Kurz vor Corona ist sie 2020 von Berlin ins Emmental gekommen und lebt nun seither glücklich in einem alten Bauernhaus. Dennoch hat sie eine Fantasie, ja einen Traum: «Ich träume davon, mit einem Bus durch Europa von Dorf zu Dorf zu fahren, anzuhalten, meine Klappstühle auszupacken und dort mit den Menschen Dialoge zu führen, ihnen zuzuhören», strahlt die 58-Jährige. «Mitten im Dorf, so wie hier in Lützelflüh im Bistro in der ‹Dorfmitti›.» So könnte man meinen, Renata Keller rede dauernd und viel. «Oh nein, ich liebe die Stille, das Inmichgehen und die Ruhe, und ich kann sehr gut für mich alleine sein», sagt sie lächelnd.
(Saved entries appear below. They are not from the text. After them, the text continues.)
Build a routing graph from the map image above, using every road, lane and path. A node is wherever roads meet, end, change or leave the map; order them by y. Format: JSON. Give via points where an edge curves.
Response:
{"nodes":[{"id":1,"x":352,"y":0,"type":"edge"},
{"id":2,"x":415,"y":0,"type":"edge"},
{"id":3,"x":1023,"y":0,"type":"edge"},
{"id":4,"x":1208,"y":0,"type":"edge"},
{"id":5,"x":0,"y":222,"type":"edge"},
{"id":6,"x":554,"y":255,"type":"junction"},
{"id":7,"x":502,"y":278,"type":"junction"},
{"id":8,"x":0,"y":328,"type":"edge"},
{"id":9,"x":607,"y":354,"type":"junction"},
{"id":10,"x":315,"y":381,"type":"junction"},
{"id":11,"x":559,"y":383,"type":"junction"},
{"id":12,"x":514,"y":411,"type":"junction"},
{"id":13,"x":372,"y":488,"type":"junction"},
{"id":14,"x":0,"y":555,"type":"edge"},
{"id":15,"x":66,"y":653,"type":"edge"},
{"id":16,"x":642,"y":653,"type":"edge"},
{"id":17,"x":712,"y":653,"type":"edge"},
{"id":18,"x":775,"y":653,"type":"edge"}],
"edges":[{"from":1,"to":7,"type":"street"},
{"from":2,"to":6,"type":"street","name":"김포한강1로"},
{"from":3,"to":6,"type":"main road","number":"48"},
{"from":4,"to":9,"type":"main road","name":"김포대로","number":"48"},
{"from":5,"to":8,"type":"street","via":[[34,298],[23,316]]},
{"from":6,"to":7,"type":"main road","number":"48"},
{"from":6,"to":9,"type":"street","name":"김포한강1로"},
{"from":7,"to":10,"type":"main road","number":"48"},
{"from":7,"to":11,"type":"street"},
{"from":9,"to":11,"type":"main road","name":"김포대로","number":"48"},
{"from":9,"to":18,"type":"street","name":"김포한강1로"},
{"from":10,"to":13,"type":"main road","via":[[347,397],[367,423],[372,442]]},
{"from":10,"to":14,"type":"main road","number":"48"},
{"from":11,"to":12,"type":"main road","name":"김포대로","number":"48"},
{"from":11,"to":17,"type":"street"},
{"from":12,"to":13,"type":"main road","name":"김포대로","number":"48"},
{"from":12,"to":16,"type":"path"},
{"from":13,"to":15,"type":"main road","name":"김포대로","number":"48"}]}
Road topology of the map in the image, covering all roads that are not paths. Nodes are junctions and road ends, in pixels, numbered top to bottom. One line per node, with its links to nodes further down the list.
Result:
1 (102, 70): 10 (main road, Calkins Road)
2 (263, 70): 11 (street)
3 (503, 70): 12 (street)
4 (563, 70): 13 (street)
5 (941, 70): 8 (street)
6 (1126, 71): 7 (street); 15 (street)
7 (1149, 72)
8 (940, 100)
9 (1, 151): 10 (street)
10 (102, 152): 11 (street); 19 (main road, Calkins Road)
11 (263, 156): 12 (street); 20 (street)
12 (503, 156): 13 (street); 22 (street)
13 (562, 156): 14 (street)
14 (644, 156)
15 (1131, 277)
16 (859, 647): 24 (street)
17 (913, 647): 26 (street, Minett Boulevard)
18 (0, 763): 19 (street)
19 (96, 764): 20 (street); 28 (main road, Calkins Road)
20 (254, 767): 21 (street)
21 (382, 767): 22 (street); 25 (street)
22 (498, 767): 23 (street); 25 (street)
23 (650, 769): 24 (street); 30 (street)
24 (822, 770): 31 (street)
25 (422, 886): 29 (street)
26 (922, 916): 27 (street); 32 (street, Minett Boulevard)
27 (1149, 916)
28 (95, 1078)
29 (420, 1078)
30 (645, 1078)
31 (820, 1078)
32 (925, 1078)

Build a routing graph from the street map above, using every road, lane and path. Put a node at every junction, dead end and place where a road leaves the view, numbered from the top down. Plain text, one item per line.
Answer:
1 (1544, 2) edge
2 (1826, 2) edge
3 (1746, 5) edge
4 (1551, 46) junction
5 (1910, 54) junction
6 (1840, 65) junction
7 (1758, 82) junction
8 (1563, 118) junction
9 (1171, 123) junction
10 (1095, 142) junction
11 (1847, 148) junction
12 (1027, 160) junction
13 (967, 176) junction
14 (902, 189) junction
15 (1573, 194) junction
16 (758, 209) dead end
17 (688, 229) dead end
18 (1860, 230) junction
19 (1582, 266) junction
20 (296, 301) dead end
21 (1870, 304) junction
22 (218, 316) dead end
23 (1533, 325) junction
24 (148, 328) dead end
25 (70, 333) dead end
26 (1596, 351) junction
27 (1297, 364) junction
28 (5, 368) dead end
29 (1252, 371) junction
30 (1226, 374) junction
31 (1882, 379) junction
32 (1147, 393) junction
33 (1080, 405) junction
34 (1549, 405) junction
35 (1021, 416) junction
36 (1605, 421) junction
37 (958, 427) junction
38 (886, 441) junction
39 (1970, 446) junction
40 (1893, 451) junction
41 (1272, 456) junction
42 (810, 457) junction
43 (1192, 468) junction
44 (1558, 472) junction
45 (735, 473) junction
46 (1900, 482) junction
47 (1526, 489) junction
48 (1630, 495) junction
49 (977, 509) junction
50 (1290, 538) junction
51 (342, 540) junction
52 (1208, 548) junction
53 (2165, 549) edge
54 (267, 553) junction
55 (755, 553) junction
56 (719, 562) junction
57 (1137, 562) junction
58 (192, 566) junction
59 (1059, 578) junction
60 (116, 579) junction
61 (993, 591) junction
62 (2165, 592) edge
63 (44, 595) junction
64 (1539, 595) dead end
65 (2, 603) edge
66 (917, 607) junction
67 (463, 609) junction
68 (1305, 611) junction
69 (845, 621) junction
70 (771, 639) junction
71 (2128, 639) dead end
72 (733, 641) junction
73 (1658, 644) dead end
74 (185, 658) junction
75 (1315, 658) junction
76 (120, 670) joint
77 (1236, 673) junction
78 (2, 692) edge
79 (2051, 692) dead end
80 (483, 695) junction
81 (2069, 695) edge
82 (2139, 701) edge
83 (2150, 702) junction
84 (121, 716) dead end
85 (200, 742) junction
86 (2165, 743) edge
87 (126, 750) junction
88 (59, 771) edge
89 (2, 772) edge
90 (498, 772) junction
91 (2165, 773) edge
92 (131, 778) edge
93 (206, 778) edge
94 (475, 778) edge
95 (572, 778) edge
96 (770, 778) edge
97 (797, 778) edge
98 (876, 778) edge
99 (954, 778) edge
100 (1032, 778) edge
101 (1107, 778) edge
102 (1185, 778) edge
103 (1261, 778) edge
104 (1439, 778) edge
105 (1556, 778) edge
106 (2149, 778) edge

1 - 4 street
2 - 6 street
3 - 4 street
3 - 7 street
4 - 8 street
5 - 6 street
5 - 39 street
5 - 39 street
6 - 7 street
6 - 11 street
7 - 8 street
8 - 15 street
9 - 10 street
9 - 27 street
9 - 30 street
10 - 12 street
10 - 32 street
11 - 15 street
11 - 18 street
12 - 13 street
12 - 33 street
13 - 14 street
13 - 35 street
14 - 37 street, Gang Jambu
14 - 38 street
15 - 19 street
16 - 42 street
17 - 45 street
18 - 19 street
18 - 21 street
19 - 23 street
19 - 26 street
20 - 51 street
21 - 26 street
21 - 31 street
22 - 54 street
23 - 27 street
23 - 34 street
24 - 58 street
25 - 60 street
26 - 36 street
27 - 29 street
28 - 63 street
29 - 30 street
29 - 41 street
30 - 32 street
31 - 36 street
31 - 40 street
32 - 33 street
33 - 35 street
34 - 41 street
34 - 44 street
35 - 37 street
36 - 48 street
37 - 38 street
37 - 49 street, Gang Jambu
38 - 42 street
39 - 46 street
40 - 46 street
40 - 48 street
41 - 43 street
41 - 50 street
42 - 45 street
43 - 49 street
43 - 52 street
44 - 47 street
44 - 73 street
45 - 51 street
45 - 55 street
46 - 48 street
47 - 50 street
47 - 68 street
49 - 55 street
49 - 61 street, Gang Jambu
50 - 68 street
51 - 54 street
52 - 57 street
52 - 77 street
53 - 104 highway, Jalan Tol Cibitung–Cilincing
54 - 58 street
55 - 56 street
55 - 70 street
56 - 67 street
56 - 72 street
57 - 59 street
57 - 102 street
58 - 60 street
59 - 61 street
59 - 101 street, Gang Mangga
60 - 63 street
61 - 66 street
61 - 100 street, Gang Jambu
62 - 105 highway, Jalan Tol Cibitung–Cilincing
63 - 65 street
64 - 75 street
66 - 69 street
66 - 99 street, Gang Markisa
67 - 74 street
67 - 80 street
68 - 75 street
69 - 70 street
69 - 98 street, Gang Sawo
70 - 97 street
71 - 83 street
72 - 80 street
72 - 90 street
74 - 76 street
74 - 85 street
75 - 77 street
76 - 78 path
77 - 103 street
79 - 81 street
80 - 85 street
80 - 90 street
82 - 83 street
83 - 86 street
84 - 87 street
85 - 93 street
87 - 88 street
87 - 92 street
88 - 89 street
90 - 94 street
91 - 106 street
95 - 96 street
Miteinander reden sei wichtig, aber in sich zu gehen und einander zuzuhören, raus aus seiner eigenen Welt zu kommen, sei gleichermassen wichtig, meint sie. «Heutzutage wissen die Menschen immer weniger, was richtig ist und was falsch. Und da bin ich der Meinung, dass ‹ruhig werden› und bewusst und sorgfältig miteinander zu reden, helfen kann, neue friedlichere Wege zu finden. In dem man andere Meinungen wirklich respektiert und so Anregungen bekommt, die einem persönlich weiterhelfen können», erklärt sie. Man wird oft überrascht in einem Dialog und lernt viel über sich und andere Menschen.

Klappstuhlgespräche
Die Klappstuhlgespräche dauern jeweils zwei Stunden. Renata Keller ist keine strenge Moderatorin, sie begleitet die Gespräche und ist einfach dabei. «Am Anfang sage ich, was mir für das Gespräch wichtig ist. Ich richte mich nach sechs Dialoghaltungen, die unter anderem beinhalten, dass wir zuhören, eine lernende und neugierige Haltung einnehmen, radikalen Respekt zeigen, von Herzen sprechen und uns kurz fassen», erklärt sie. Die Teilnehmenden stellen sich kurz vor und geben ihren Grund an, warum sie an dem Klappstuhlgespräch teilnehmen. Danach werden Themen gesammelt, worüber sich die Gruppe unterhalten möchte. Es kristallisiert sich jeweils recht schnell heraus, worüber gesprochen werden soll. «Aktuell sind es die Themen, welche die ganze Welt beschäftigt: Corona, der Krieg, die Energiekrise und wie wir eine ganzheitlichere Gesellschaft schaffen könn­ten.».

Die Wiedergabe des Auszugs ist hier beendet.